___ Testo ___
ACCORDO PRODUTTIVITA’
LA PIETRA TOMBALE SUI DIRITTI DEI LAVORATORI
di Alberto Madoglio

La pietra tombale sui diritti dei
lavoratori. Questo è il vero titolo che bisognerebbe dare all’accordo sulla
produttività firmato da Governo, Confindustria, Cisl, Uil e Ugl nei giorni
scorsi.
Come sempre, quando si siglano
accordi di questo tipo, la grancassa dell’informazione borghese (ma si farebbe
meglio a dire disinformazione) offre il meglio di sé.
Un accordo storico? Sì, ma contro i lavoratori
In questo caso è stato detto e scritto che l’accordo
rappresenta una svolta epocale, ma nell’interesse della collettività, di
padroni e lavoratori. Da oggi, dicono, quest’accordo crea le condizioni perché
le aziende vedano aumentare i propri profitti, riuscendo, una volta per tutte,
ad uscire dalla profonda crisi nella quale sono cadute dal 2007. Per i
lavoratori si metterà finalmente uno stop alla caduta del potere di acquisto
dei salari e stipendi, consentendo loro di superare quello stato di miseria e
precarietà che dura ormai da almeno due decenni. Stiamo assistendo ad una
palese e smaccata falsificazione della realtà. Una premessa deve essere fatta.
Sicuramente le imprese italiane, dalle più piccole alle multinazionali globali,
soffrono di un deficit di competitività rispetto ai loro concorrenti
internazionali e questo rende complicato, per lavoratori e sindacati, riuscire
a strappare aumenti di salario. E’ assolutamente falso, tuttavia, affermare che
ciò sia dovuto ad una presunta rigidità del mercato del lavoro in Italia,
oppure al fatto che gli operai e gli impiegati del Belpaese lavorino meno di
quelli degli altri Paesi. E’ dalla metà degli anni ‘90 che le tutele e le
garanzie (quelle che i padroni e i loro mezzi di informazione chiamano
“rigidità”) sono regolarmente ridotte e smantellate, rendendo nei fatti una
chimera per un neo assunto, ma anche per molti lavoratori di vecchia data,
poter avere un posto di lavoro a tempo indeterminato: le riforme del Lavoro
Biagi e Treu (quest’ultima votata ai tempi del primo governo Prodi da
Rifondazione Comunista), le delocalizzazioni, le cessioni di parti di azienda,
gli appalti di lavori a cooperative o a imprese che utilizzano meno di quindici
dipendenti (con l’impossibilità di essere tutelati dall’articolo 18, ora
definitivamente smantellato dalla riforma Fornero, che nei fatti non ha avuto
nessuna seria opposizione, né dalla Cgil né dalle forze della cosiddetta
sinistra radicale, Sel e Rifondazione Comunista) hanno offerto, nei fatti,
carta bianca ai padroni nei rapporti con la loro forza lavoro.
___
### Compito 1
Restituisci il passo dell'articolo sull'accordo sulla produttività che inizia con "ACCORDO PRODUTTIVITA’" e termina con "meglio di sé.".
### Compito 2
Secondo l'articolo sull'accordo sulla produttività, quali soggetti hanno firmato l'accordo?
___ Dati registrati ___
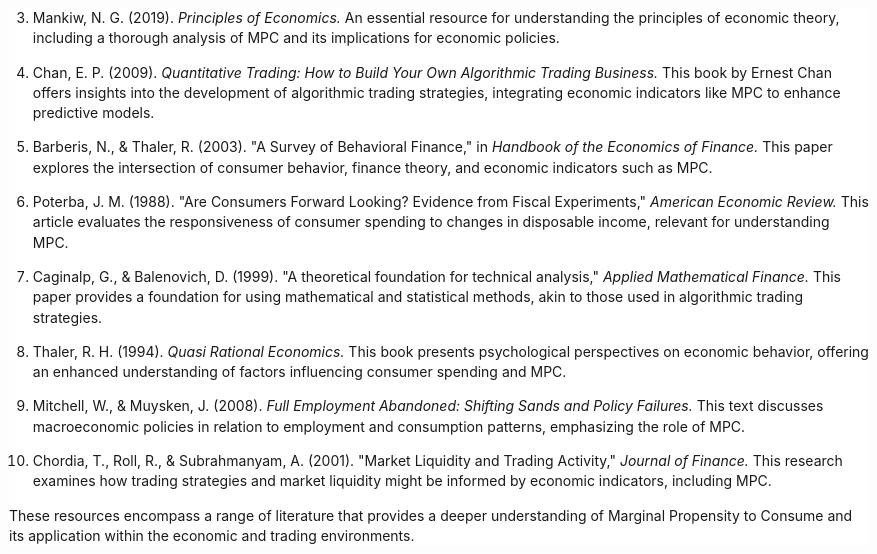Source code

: 3. Mankiw, N. G. (2019). *Principles of Economics.* An essential resource for understanding the principles of economic theory, including a thorough analysis of MPC and its implications for economic policies.

4. Chan, E. P. (2009). *Quantitative Trading: How to Build Your Own Algorithmic Trading Business.* This book by Ernest Chan offers insights into the development of algorithmic trading strategies, integrating economic indicators like MPC to enhance predictive models.

5. Barberis, N., & Thaler, R. (2003). "A Survey of Behavioral Finance," in *Handbook of the Economics of Finance.* This paper explores the intersection of consumer behavior, finance theory, and economic indicators such as MPC.

6. Poterba, J. M. (1988). "Are Consumers Forward Looking? Evidence from Fiscal Experiments," *American Economic Review.* This article evaluates the responsiveness of consumer spending to changes in disposable income, relevant for understanding MPC.

7. Caginalp, G., & Balenovich, D. (1999). "A theoretical foundation for technical analysis," *Applied Mathematical Finance.* This paper provides a foundation for using mathematical and statistical methods, akin to those used in algorithmic trading strategies.

8. Thaler, R. H. (1994). *Quasi Rational Economics.* This book presents psychological perspectives on economic behavior, offering an enhanced understanding of factors influencing consumer spending and MPC.

9. Mitchell, W., & Muysken, J. (2008). *Full Employment Abandoned: Shifting Sands and Policy Failures.* This text discusses macroeconomic policies in relation to employment and consumption patterns, emphasizing the role of MPC.

10. Chordia, T., Roll, R., & Subrahmanyam, A. (2001). "Market Liquidity and Trading Activity," *Journal of Finance.* This research examines how trading strategies and market liquidity might be informed by economic indicators, including MPC.

These resources encompass a range of literature that provides a deeper understanding of Marginal Propensity to Consume and its application within the economic and trading environments.

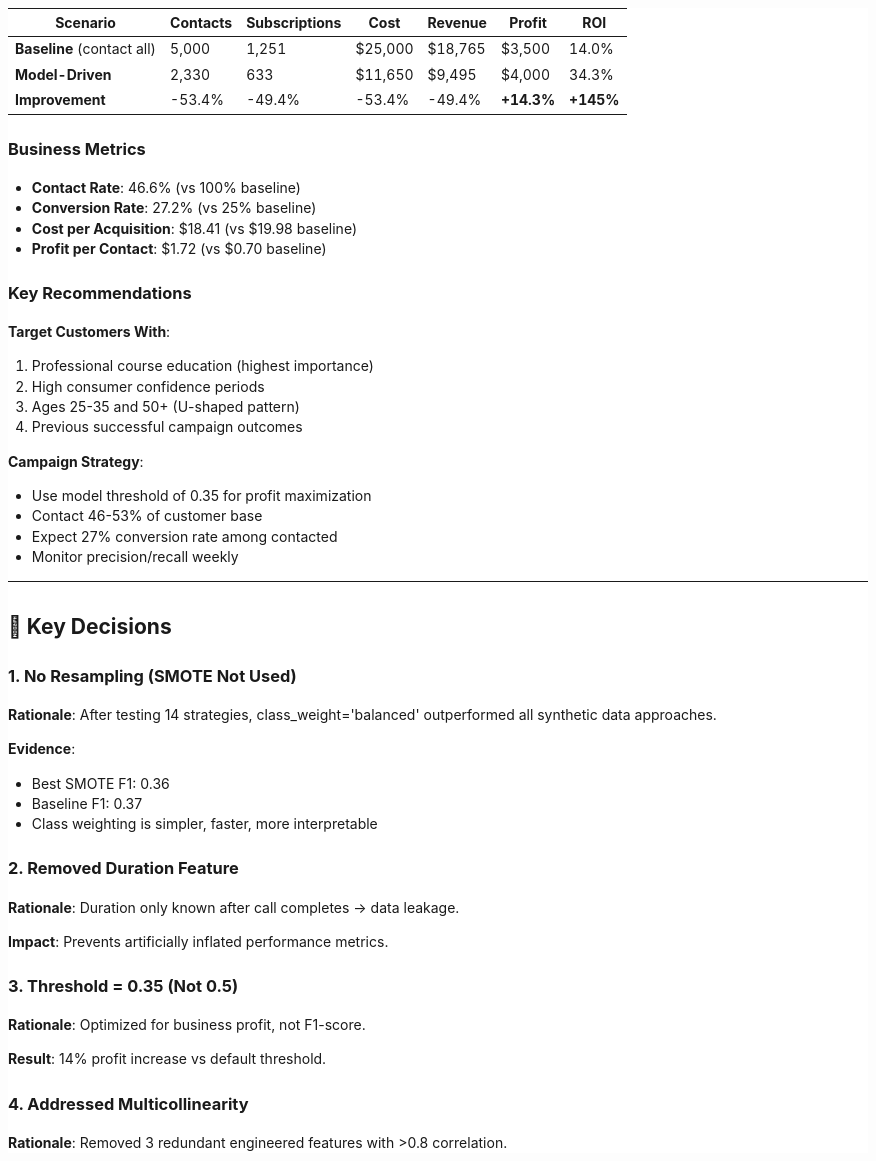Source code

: | Scenario | Contacts | Subscriptions | Cost | Revenue | Profit | ROI |
|----------|----------|---------------|------|---------|--------|-----|
| **Baseline** (contact all) | 5,000 | 1,251 | $25,000 | $18,765 | $3,500 | 14.0% |
| **Model-Driven** | 2,330 | 633 | $11,650 | $9,495 | $4,000 | 34.3% |
| **Improvement** | -53.4% | -49.4% | -53.4% | -49.4% | **+14.3%** | **+145%** |

### Business Metrics

- **Contact Rate**: 46.6% (vs 100% baseline)
- **Conversion Rate**: 27.2% (vs 25% baseline)
- **Cost per Acquisition**: $18.41 (vs $19.98 baseline)
- **Profit per Contact**: $1.72 (vs $0.70 baseline)

### Key Recommendations

**Target Customers With**:
1. Professional course education (highest importance)
2. High consumer confidence periods
3. Ages 25-35 and 50+ (U-shaped pattern)
4. Previous successful campaign outcomes

**Campaign Strategy**:
- Use model threshold of 0.35 for profit maximization
- Contact 46-53% of customer base
- Expect 27% conversion rate among contacted
- Monitor precision/recall weekly

---

## 🎯 Key Decisions

### 1. No Resampling (SMOTE Not Used)
**Rationale**: After testing 14 strategies, class_weight='balanced' outperformed all synthetic data approaches.

**Evidence**:
- Best SMOTE F1: 0.36
- Baseline F1: 0.37
- Class weighting is simpler, faster, more interpretable

### 2. Removed Duration Feature
**Rationale**: Duration only known after call completes → data leakage.

**Impact**: Prevents artificially inflated performance metrics.

### 3. Threshold = 0.35 (Not 0.5)
**Rationale**: Optimized for business profit, not F1-score.

**Result**: 14% profit increase vs default threshold.

### 4. Addressed Multicollinearity
**Rationale**: Removed 3 redundant engineered features with >0.8 correlation.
___
### Soluzione svolta 1
ACCORDO PRODUTTIVITA’
LA PIETRA TOMBALE SUI DIRITTI DEI LAVORATORI
di Alberto Madoglio

La pietra tombale sui diritti dei
lavoratori. Questo è il vero titolo che bisognerebbe dare all’accordo sulla
produttività firmato da Governo, Confindustria, Cisl, Uil e Ugl nei giorni
scorsi.
Come sempre, quando si siglano
accordi di questo tipo, la grancassa dell’informazione borghese (ma si farebbe
meglio a dire disinformazione) offre il meglio di sé.

### Soluzione svolta 2
Governo, Confindustria, Cisl, Uil e Ugl.